### [TEXT UNDER STUDY]
- - - -

Reference Library
Reference library format
You will need to identify what your reference library is.
In most cases this is a either a csv
or a fasta
file of sgrna names and sequences.
The input we expect should be a fasta
file of the sgrna library.
Here is an example of what that looks like:
>lib.0
ATAGCCCGGCGGTCTGCTGG
>lib.1
TAAGGCACTATAGCAATGAG
>lib.2
GTAGATAAAACGTGTGGCCC
>lib.3
AAGGCGACCATCTACCCTTG
Processing reference library
There are a few processing steps that we will perform to validate that the
reference library is in the expected format and without errors.
Then we will generate an sgrna -> gene
mapping file.
Uppercase
We will first convert the fasta to fully uppercase
fxtools upper -i <your_fasta.fa> -o upper.fa
Unique
We will then identify any duplicate sequences and remove them from the analysis.
fxtools unique -i upper.fa -o uniq.fa -n ambiguous.fa
sgRNA to gene mapping
If your sgrna library is named predictably of the form: <gene>_<information>...

- - - -

### [DATASET EXCERPTS]
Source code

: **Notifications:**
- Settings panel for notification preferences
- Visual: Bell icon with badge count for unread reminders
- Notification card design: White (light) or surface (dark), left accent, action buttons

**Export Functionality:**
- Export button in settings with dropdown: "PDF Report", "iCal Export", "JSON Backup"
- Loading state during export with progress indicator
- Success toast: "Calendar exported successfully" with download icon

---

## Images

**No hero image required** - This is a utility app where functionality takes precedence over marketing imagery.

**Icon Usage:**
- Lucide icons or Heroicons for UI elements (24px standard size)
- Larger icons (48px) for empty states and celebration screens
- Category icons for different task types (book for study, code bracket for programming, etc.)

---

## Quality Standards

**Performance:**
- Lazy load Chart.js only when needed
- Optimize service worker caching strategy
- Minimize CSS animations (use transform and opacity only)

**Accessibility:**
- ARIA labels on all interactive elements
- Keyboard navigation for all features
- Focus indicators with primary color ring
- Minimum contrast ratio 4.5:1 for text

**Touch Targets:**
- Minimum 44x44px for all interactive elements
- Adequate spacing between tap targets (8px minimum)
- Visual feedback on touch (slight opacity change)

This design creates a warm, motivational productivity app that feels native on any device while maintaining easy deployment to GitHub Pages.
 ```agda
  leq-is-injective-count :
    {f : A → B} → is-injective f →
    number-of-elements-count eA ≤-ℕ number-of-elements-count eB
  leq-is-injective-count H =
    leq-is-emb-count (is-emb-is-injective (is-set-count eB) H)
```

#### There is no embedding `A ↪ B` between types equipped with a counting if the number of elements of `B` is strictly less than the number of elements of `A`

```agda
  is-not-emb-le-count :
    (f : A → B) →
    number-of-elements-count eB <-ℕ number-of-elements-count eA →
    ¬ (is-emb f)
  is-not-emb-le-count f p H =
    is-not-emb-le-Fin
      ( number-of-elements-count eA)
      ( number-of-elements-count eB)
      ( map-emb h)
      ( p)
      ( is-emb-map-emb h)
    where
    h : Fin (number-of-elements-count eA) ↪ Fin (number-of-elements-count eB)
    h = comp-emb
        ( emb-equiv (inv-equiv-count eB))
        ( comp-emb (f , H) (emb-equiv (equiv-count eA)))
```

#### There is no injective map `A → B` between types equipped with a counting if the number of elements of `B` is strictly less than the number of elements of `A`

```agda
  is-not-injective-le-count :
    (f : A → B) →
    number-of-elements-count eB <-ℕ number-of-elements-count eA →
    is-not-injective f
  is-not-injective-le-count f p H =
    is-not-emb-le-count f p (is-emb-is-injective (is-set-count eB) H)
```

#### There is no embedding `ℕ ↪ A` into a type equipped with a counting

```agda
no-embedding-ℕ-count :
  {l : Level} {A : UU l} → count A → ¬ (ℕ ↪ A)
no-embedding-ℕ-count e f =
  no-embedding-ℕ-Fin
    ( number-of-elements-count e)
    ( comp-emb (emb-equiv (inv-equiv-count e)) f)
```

- - - -

### [TASKS]
(a) In the reference library page, what happens to duplicate sequences found in the sgRNA library?
(b) Write the next part of the reference library page, picking up after its final line about sgRNA-to-gene mapping.

### [ANSWER SECTION]
(a) They are identified and removed from the analysis.

(b)
we can automatically generate the sgrna to gene mapping with fxtools
fxtools sgrna-table -i uniq.fa -o g2s.txt
Variable regions
This next step will not apply to everyone - and it depends on whether your reference library is purely the variable region of your guides or if it also contains the constant adapter sequences.
Generally if your sequences are longer than about 23bp then your adapater sequence is still on. You can validate this by seeing if all your sequences share either the same prefix or suffix.
If so - we will need to remove those constant regions and just operate with the variable region.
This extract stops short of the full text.